Jacob and Lena

All About Arnold
Sep 7, 2018 · 2 min read
Jacob and Lena.

There will always be unanswered questions. I have spent my entire lifetime wondering how a man could simply one day walk away from his wife and son — his first-born son — and never look back.

It’s a fairly common scenario, one that perhaps raised eyebrows in the middle-class, West Rogers Park neighborhood where I was born in 1963, but today is seemingly common, evoking little social disdain and even less emotional fallout.

But what has been even more bewildering to me these past 50 years, is not how or why Arnold left me, but how his entire family could turn their backs on a first son, a first nephew, a first grandson; a great-grandson.

My great-grandfather, Jacob Sandman (August 16, 1888-May 1965) — Arnold’s grandfather— came to America from Szczilky, Galicia, part of the former Austrian-Hungarian Empire, near the modern-day border between Poland and Ukraine, aboard the Kronprinz Wilhelm, that departed from Bremen (Germany) arriving at Ellis Island on December 11, 1906. According to the ship’s manifest, Jacob was born in Loposcanka.

From all indications, it appears that Jacob was one of ten brothers who made their way to America. Some reports state that he — or perhaps some of his brothers — first settled (and perhaps remained) in New York before making their homes in Chicago.

Jacob married Lena (nee Korman, 1896–July 1981) and had five sons, one of which, Lawrence (December 7, 1916-November 1974), married the former Ann Dick (1920–1999) and would go on to have three children together, Arnold (the oldest) a sister and a younger brother.

I have also recently discovered that Jacob had two other children — Harry and Ruth — from a previous marriage to a woman who died young, perhaps during childbirth or a medical procedure gone wrong.

Jacob founded Sandman & Sons Scrap Metal which, over the years, became one of two rival scrap metal businesses on Chicago’s north side.
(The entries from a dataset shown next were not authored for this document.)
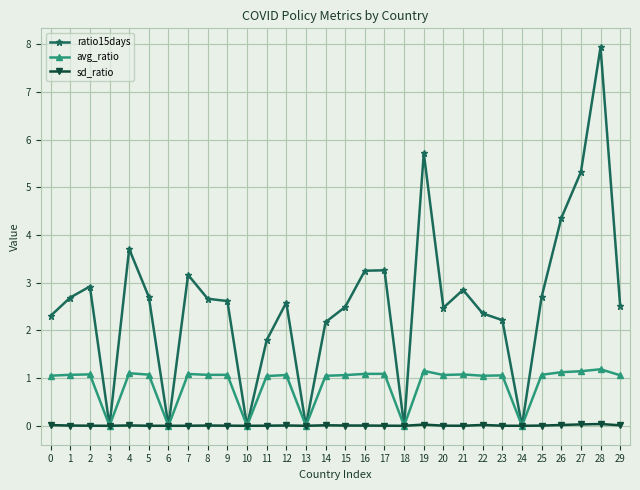

At which category is the sum across all series the highest?

28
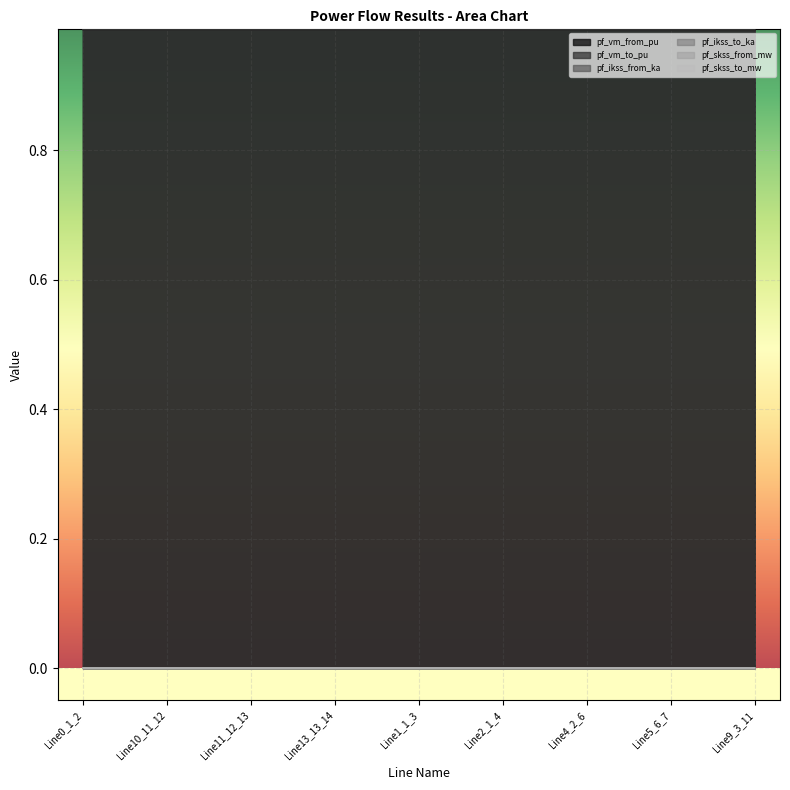

At which label does pf_skss_to_mw reach its peak?

Line2_1_4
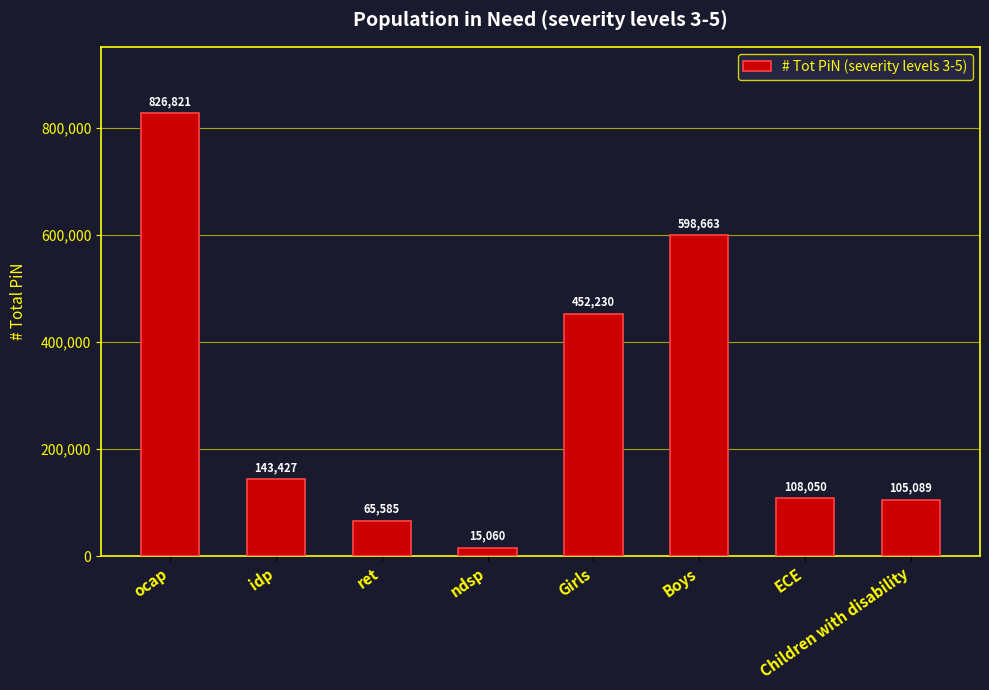

At which category does the chart reach its minimum across all series?

ndsp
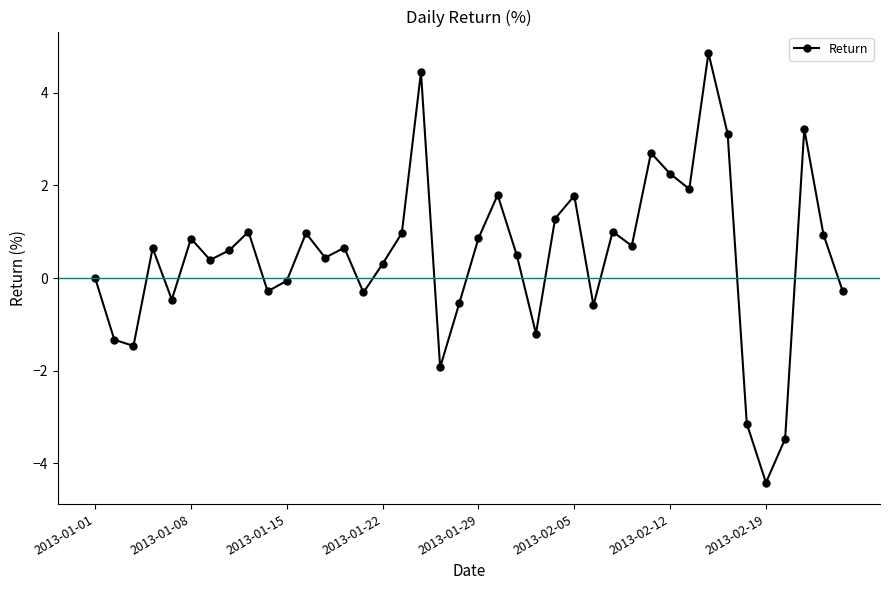

How many interior local valleys (lower than both neighbors) does the data have?

12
From all accounts, the scrap metal business made Jacob and his sons wealthy and the family lived an affluent life, owning attractive homes and driving luxury automobiles.

I was only two when Jacob passed away in 1965, and I wonder what, if any, relationship we might have had in those two short years. I imagine he must have come to my brit milah (Jewish ritual circumcision) and subsequent pidyon haben, a Jewish ceremony wherein the father of a firstborn male redeems his son by giving a kohen (a priestly descendent of Aaron) five silver coins, thirty days after a baby’s birth.

I suppose there’s no harm in thinking my birth made Jacob happy; happy to have a great-grandson — perhaps the first or simply another — and another male heir to carry on his name and legacy.